En primer lugar, Jesús aquí nos enseña sobre las dos dimensiones del amor: el amor al prójimo y el amor a Dios. Esto quiere decir que el amor no puede separarse.
Por un lado, decimos que hay que amar directamente a Dios, porque de Él viene el amor que salva y hace bueno al hombre. Por otra parte, dice la Palabra en la primera carta de Juan: “¿Cómo puede amar a Dios, a quien no ve, el que no ama a su hermano, a quien ve?” (1Jn 4,20b).
El amor a Dios no es solo un sentimiento más o menos cálido hacia Él, sino que supone una serie de actitudes: es quererlo, creerle, respetarlo y no temerle. También, es abrirse a su amor cultivando una relación humilde, cariñosa y de filiación con Él como Padre. Amar a Dios es entregarse confiadamente a Él, conociéndolo y sirviéndolo.
Dios es el único Ser absoluto. No es un objeto, una cosa o un ser más que existe. Por eso, no podemos amarlo de cualquier manera. Tampoco como cada uno lo sienta, le guste o le parezca. A Dios hay que amarlo como Él lo merece por ser Dios: con todo nuestro ser, absolutamente, sin condiciones.
Al encarnarse, sabemos que Dios está en el hombre y se ha hecho nuestro prójimo en Jesucristo. Esa es la dignidad mayor del ser humano, su riqueza. “Se hizo hombre y vivió entre nosotros” (Jn 1,14). Podemos decir que el camino –tanto de la santidad, como de la realización de la comunidad humana– es amar a Dios en el prójimo y que el prójimo sea amado por nosotros en Dios.

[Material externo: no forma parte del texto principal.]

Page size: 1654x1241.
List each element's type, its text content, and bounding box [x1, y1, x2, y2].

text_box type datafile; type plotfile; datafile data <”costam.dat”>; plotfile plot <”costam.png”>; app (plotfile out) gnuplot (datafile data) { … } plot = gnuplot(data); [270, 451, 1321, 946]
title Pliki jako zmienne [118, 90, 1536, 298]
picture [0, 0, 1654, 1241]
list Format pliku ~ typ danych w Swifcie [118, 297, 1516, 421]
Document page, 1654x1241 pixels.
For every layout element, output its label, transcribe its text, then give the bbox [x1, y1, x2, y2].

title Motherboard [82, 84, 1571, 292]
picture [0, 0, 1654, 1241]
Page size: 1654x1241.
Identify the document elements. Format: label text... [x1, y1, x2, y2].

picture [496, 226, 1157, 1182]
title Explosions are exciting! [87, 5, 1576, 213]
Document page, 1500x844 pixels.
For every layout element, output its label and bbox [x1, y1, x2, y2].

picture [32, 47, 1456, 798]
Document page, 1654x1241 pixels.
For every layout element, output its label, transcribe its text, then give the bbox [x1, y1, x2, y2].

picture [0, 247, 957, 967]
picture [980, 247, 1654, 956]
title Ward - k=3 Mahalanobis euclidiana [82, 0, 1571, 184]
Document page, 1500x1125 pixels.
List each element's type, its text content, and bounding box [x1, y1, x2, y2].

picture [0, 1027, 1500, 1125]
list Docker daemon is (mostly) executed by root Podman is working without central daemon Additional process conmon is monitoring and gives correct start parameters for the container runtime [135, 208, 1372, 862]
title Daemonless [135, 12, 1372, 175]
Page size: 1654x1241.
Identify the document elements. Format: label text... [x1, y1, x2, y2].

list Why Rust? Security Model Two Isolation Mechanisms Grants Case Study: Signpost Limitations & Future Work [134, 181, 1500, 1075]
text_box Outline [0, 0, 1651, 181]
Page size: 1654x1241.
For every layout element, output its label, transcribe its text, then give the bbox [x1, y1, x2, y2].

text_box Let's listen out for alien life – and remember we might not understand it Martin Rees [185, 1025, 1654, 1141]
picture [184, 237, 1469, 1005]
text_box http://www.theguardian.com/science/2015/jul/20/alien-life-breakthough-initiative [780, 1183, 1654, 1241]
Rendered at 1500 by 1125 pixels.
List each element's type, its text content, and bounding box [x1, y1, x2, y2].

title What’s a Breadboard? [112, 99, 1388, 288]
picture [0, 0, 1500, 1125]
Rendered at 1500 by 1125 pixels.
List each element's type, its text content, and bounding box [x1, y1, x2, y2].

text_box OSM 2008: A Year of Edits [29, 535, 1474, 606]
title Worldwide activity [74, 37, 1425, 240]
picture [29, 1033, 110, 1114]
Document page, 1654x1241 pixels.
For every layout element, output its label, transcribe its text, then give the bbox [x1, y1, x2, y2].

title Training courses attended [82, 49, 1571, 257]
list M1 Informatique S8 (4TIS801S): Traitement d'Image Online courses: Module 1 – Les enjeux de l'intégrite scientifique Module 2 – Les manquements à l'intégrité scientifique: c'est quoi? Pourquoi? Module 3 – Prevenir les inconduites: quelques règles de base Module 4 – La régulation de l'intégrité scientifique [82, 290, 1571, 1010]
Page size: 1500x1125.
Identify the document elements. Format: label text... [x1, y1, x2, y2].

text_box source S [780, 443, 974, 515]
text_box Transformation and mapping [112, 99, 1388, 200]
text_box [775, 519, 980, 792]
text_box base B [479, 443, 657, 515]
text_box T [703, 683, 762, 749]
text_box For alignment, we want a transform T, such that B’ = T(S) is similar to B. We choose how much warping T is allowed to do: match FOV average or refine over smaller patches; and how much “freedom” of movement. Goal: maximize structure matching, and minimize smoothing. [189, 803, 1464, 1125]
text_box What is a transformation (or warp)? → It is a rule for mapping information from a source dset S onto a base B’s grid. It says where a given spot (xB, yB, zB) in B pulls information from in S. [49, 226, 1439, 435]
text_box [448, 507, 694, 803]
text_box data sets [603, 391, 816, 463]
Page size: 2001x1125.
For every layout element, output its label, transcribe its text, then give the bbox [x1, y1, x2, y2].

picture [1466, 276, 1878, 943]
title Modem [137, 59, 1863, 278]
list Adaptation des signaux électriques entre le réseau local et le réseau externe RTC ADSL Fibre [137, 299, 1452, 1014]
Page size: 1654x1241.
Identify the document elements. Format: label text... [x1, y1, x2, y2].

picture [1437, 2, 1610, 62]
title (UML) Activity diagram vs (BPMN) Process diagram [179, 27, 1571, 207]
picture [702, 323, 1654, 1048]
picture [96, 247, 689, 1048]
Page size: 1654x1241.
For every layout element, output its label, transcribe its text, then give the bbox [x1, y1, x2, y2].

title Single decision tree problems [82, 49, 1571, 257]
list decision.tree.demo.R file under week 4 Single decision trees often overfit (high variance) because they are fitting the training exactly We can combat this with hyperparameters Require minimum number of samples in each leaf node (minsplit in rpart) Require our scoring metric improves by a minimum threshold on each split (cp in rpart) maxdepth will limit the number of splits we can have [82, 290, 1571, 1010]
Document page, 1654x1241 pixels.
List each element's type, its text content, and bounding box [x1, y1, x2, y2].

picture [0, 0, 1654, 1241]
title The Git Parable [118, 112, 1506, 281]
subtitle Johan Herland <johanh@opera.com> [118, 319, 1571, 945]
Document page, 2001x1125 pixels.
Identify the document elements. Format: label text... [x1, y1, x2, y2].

También, Jesús nos da la medida del amor a los demás: amar al otro como a uno mismo. El amor a nosotros mismos es el mayor amor que naturalmente tenemos: se enraíza en el instinto de conservar la vida. En algunas situaciones especiales, como en la amistad o en la pareja, nos atrevemos y nos exponemos a compartir ese amor, a darnos, y así nos enriquecemos con la respuesta del otro.
El Maestro nos enseña, que el amor al prójimo debe ser la actitud corriente y universal del encuentro con los demás. Se trata del amor de fraternidad, gratuito, total; el amor que perfecciona al hombre en la comunidad.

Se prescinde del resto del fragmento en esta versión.